The system needs a radical change and only a visionary leader can lead this change. There is none who I believe can do better, and have such behemoth passion in his work. This man is damn honest and straight; that's the reason many had dislike him; sorry not dislike him, but dislike his courage and persistence. He has little patience for lack of competency; he loath cronyism and he doesn't know how to carry balls of the political masters. That's the reason why he can only afford to own a terrace house for the last 30 years or so. He will remain poor till he retires; tho' not poverty per se.

But I believe, he is a man satisfied and contented for what he has and what he has acieved.
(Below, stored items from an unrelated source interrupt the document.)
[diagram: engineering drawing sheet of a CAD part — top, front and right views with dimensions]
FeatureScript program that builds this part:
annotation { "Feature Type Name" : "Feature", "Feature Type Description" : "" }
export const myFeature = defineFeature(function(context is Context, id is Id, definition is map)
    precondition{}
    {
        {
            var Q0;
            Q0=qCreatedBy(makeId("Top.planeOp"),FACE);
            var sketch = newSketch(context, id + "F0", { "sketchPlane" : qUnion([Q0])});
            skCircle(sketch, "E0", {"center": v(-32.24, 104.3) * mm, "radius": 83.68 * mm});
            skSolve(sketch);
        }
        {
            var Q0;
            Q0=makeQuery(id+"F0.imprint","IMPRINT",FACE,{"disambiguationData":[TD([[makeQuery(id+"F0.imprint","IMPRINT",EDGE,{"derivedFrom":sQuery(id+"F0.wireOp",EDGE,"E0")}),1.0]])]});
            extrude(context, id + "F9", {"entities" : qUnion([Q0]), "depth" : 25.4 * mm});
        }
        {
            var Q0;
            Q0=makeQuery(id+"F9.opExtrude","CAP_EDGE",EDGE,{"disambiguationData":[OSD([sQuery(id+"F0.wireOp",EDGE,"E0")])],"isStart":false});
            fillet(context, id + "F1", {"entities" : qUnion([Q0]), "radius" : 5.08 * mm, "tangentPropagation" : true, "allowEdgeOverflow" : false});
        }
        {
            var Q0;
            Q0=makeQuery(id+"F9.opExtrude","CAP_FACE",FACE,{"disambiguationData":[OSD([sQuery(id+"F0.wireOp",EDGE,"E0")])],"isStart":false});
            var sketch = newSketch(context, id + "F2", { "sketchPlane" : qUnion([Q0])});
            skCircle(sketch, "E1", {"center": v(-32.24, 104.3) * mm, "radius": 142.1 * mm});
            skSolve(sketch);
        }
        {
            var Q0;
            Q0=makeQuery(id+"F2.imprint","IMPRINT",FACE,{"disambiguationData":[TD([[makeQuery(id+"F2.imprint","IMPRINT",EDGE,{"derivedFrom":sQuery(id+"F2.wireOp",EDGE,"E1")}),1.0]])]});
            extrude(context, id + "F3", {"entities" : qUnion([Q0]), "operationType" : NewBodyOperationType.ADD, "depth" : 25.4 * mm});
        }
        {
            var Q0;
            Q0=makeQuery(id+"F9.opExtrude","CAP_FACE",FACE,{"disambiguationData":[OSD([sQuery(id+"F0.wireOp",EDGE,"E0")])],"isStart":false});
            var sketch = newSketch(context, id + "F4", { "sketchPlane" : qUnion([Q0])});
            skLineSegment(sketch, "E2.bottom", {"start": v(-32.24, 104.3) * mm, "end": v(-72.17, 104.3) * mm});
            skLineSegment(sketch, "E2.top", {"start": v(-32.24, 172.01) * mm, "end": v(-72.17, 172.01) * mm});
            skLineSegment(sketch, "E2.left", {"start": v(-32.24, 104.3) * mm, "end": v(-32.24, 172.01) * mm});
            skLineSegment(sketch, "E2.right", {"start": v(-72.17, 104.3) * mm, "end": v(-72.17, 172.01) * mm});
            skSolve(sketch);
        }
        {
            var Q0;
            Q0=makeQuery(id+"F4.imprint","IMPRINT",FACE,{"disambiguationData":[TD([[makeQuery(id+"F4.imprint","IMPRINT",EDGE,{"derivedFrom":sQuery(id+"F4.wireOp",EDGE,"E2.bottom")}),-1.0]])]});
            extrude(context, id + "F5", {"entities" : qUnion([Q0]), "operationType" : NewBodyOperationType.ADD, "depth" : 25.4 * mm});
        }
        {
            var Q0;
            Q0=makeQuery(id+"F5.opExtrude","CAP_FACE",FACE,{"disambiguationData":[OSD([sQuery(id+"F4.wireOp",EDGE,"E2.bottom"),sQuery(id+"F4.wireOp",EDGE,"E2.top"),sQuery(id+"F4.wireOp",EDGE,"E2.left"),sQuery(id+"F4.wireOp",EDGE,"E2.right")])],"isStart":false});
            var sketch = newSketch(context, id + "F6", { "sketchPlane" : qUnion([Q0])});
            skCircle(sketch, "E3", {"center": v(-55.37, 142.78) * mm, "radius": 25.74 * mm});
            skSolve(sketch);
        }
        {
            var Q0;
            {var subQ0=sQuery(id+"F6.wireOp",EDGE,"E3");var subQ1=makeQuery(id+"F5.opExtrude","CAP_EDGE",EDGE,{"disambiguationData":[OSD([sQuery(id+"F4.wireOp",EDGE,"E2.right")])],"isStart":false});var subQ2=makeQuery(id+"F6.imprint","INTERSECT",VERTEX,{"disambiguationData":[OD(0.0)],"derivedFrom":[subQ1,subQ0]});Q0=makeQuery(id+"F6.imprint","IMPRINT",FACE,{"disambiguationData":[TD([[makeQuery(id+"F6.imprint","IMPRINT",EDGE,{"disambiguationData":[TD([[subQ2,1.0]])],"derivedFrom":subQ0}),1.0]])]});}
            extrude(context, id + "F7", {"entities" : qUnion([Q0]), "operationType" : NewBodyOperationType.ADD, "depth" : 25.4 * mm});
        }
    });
May God shower him with his wisdom and love, and most of all GOOD HEALTH. May the nation benefit from the service of this man's contribution and that in the next few years, we shall see a dynamic, competent and effective administration of government projects, whereby this one and only institution of construction, this JKR, will lead the nation and pave the way to achieve tangibly, the vision 2020, bringing in the structures and framework of an effective and efficient system administration, fully manned by a new breed of highly competent engineers and scientists, and setting the benchmark for all the other institutions to follow.

Hopefully, a much needed (to be) revamped CIDB will strive to emulate the feat of JKR, if not, at least perish; what we called "Die a Natural Death" so as to relieve all the contractors of the burden to contribute to the cost of the disease administration, and the contributions thus far, are sufficient to pay for the cost of an expensive coffins.

Lets observe and do some measurement; let's greet the arrival of the performance measurement system - now you can measure and track, and we can now use the six-sigma!!!!